In 1848, Louis Philippe was forced to abdicate and escaped, in disguise, to England. Although she did not approve of his decision to flee, Victoria understood it: ‘Still the recollection of Louis XVI and the wickedness and savageness of the French mob is enough to justify all and everybody will admit that.’ The words in italics were deleted, although Benson again protested: ‘No cause for excision.’ As the political temperature rose, Victoria continued to discuss the situation with Leopold; again, Esher ordered that her harsh criticism of the French people be removed: ‘In France, things go on dreadfully & for the sake of morality there ought to be some great catastrophe at Paris for that is the hothouse of Iniquity from wherein all the mischief comes.’
Later, upon hearing of the coup d’état by Louis Napoleon, Victoria wrote ironically to Leopold: ‘I must write a line to ask what you say to the wonderful proceedings at Paris, which is really like a story in a book or a play! What is to be the result of it all?’ Victoria’s scorn for the 1848 revolutionaries would have been provocative and even dangerous in an era of bloc alliances; Britain had only recently entered the Entente cordiale with France, and was hopeful of securing a Triple Entente including Russia (this was eventually achieved in 1907). Although Victoria’s remarks referred to earlier French regimes, they might still have been regarded as offensive to the French people, and to her Francophile son.
By 1852, Louis Napoleon had declared himself Emperor for life as Napoleon III. Unmarried, he hoped to find a bride who would secure a useful alliance. One candidate was Princess Adelaide, the sixteen-year-old daughter of Queen Victoria’s half-sister, Feodore. Both Feodore and Victoria opposed the marriage, for several reasons.

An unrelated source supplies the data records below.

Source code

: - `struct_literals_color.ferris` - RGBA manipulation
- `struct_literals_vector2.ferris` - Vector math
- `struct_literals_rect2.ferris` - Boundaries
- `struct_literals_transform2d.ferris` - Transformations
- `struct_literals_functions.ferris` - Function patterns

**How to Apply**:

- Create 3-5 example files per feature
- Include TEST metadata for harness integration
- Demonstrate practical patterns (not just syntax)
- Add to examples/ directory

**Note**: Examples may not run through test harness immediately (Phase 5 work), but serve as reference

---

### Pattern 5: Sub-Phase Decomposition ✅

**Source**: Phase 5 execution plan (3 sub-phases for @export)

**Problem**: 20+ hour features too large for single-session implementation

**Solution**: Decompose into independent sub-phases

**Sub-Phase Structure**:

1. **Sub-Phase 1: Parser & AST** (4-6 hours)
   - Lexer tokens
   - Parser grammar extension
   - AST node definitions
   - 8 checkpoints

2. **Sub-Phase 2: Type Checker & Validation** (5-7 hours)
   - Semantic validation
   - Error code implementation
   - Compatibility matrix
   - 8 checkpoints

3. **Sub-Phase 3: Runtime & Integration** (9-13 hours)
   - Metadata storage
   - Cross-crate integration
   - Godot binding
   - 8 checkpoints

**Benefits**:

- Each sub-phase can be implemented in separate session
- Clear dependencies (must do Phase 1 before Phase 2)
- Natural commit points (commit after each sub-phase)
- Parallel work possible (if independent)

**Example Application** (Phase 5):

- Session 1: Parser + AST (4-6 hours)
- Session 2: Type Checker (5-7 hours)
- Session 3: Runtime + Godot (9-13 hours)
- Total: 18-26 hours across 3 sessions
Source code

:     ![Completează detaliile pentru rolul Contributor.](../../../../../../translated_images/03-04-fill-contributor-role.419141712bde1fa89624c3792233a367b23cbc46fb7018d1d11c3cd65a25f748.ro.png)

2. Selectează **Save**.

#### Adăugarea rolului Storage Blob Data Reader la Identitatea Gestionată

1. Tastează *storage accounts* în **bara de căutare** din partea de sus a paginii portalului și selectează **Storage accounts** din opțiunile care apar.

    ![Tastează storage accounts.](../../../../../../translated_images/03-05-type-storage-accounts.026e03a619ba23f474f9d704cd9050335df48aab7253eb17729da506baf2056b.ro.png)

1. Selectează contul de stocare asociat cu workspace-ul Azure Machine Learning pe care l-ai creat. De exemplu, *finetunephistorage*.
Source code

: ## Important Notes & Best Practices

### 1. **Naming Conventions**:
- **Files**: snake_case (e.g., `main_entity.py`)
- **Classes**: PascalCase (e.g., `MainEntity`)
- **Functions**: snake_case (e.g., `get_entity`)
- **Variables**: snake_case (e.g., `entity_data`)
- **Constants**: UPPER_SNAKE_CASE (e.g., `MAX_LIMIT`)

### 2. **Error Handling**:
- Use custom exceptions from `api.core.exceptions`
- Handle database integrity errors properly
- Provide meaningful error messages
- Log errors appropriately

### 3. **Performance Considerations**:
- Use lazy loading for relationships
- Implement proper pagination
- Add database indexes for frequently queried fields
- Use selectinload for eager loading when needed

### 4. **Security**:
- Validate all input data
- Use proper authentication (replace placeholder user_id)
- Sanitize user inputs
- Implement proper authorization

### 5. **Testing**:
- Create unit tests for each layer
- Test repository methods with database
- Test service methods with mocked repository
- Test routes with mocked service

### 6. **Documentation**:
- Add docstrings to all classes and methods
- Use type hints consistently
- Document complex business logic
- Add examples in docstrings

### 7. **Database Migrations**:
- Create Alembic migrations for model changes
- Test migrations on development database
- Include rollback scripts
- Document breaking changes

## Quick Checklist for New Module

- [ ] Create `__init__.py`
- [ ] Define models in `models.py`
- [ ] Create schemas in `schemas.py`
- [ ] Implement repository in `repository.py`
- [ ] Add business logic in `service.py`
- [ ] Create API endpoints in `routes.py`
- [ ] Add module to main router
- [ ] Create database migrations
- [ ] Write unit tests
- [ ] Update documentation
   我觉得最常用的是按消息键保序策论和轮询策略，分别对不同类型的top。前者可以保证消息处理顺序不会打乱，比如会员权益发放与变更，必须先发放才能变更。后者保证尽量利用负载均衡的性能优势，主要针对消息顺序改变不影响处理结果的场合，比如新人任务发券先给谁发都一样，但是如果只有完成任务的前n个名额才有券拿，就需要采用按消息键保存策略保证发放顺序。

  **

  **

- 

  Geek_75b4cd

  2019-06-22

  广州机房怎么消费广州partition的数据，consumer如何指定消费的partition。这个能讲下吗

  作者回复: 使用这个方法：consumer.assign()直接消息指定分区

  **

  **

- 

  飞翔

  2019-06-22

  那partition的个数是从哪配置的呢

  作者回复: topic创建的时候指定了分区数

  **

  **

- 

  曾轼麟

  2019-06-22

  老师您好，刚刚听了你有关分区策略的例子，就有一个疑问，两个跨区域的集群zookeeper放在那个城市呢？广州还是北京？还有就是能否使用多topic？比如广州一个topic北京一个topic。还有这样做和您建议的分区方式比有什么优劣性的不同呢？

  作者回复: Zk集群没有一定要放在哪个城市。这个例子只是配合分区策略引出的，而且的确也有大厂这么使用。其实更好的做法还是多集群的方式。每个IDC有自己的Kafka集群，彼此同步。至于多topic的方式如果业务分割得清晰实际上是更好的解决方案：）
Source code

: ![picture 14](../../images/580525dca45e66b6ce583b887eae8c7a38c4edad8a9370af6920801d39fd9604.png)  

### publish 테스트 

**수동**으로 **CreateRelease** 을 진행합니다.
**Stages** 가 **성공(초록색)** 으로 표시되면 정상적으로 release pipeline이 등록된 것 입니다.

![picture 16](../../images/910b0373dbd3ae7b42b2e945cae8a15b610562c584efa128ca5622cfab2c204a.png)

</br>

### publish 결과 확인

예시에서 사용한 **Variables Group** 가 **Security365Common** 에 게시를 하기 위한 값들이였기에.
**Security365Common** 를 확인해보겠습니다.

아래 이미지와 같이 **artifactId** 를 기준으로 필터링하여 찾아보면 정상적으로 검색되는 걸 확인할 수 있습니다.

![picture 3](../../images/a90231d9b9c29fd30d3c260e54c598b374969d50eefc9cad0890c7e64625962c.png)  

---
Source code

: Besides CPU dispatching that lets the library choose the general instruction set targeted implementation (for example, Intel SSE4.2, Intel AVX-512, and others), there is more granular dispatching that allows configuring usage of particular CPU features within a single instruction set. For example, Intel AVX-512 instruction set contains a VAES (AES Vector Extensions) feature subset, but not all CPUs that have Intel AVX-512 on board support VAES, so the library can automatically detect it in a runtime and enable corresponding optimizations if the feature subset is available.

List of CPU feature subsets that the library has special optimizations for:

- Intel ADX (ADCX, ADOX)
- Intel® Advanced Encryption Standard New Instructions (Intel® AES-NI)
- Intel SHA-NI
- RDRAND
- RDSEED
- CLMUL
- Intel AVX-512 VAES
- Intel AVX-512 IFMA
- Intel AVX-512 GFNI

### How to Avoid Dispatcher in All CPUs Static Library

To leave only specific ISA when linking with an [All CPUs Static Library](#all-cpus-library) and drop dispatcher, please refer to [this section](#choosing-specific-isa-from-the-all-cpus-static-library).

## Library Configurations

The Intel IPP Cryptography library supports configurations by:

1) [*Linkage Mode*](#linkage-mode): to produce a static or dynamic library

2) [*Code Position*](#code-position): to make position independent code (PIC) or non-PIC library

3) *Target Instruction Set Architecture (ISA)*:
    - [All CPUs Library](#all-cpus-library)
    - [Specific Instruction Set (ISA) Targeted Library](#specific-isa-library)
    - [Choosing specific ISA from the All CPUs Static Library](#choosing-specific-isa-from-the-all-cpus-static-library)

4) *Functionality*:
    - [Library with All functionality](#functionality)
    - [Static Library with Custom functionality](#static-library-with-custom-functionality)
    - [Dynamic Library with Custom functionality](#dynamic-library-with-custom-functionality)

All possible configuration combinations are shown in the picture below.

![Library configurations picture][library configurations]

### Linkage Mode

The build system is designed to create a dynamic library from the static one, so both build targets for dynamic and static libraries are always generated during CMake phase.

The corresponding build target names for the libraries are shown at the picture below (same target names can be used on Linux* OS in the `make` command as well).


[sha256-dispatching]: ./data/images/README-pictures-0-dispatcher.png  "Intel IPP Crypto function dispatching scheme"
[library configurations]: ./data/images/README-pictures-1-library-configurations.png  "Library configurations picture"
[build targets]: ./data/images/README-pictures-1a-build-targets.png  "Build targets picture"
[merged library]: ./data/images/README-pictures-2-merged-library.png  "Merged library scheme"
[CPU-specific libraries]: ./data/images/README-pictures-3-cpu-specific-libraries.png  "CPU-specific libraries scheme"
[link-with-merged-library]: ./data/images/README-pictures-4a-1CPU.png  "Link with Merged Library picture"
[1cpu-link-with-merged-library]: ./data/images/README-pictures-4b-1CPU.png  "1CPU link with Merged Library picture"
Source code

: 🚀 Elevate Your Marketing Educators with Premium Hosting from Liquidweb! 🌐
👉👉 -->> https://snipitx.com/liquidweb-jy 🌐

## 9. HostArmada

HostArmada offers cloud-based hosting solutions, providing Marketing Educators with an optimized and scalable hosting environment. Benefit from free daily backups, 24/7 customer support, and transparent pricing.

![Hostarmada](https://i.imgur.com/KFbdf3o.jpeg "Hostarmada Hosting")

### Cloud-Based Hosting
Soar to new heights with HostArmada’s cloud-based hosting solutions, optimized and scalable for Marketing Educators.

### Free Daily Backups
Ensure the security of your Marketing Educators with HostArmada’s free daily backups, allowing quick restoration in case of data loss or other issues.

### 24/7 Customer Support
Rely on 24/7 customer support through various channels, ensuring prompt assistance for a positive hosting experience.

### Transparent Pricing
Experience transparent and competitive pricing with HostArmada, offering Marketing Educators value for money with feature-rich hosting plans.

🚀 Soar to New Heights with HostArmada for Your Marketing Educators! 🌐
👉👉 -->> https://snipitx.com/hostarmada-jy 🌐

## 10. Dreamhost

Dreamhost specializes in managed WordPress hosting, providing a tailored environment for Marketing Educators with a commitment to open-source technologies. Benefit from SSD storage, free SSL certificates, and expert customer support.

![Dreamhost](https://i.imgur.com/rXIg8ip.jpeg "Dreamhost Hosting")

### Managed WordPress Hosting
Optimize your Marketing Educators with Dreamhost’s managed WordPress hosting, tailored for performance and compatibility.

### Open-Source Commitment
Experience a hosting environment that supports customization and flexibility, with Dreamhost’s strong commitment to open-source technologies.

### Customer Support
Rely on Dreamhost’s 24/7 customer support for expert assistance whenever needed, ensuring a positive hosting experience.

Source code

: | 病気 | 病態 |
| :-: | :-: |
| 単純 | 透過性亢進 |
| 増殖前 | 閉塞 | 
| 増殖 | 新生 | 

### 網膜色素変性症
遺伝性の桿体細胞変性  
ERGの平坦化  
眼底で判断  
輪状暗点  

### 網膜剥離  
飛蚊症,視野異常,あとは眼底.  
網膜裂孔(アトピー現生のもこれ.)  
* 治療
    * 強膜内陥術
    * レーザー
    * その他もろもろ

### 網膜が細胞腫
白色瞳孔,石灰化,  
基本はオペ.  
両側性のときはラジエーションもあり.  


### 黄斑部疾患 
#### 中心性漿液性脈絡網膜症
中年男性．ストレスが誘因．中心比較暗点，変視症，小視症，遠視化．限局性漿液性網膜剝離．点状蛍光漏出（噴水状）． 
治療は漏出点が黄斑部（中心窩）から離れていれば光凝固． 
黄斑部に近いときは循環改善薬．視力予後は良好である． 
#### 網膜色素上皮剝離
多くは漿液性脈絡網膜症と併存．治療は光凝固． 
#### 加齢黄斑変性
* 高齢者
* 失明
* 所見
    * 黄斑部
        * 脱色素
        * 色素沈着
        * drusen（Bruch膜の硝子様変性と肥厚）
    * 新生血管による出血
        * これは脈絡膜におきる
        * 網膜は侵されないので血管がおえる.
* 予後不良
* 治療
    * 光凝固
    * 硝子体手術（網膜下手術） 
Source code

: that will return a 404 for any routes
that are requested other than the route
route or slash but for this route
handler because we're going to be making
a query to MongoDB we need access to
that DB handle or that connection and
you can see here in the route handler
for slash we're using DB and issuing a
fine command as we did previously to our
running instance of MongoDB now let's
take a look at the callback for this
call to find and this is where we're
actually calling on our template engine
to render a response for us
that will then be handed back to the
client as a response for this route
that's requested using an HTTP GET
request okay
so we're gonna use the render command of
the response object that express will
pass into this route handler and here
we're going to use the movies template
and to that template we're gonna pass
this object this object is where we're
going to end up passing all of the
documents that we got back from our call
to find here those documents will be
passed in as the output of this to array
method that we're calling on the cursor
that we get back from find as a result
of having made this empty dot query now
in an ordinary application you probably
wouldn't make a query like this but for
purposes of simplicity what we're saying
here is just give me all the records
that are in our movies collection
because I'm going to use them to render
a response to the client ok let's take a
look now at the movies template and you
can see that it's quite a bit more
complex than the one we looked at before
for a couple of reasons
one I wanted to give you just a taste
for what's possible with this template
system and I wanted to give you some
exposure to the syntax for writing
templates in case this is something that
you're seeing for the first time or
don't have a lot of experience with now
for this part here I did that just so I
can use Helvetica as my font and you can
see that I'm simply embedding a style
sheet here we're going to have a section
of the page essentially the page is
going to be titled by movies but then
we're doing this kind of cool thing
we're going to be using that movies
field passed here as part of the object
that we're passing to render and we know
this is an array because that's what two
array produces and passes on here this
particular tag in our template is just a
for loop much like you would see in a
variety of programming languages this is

Politically, Victoria, Albert and the government were reluctant to recognise the Second Republic and Napoleon III. Ada would have had to convert to Catholicism. And the Emperor, at forty-four, had already acquired a reputation as a womaniser, which the sisters found distasteful in a prospective husband. Adelaide was in England under Victoria’s care at the time. Feodore wrote to Victoria to discuss how to repel the approach by Napoleon III’s agent. A month later, Napoleon married Countess Eugenie. Late in the editing process, Benson suggested that these particulars be omitted because of the hurt they might cause Napoleon III’s widow, Empress Eugenie, who was still alive and had lived in England. Esher greatly admired Eugenie, and had already approved the letter several times. It remained in the published volume, but with one set of ellipses following Feo’s cry: ‘If we could just say, “No!” at once! …’ The excision probably included a personal assessment of the Emperor that justified her opinion of his unsuitability.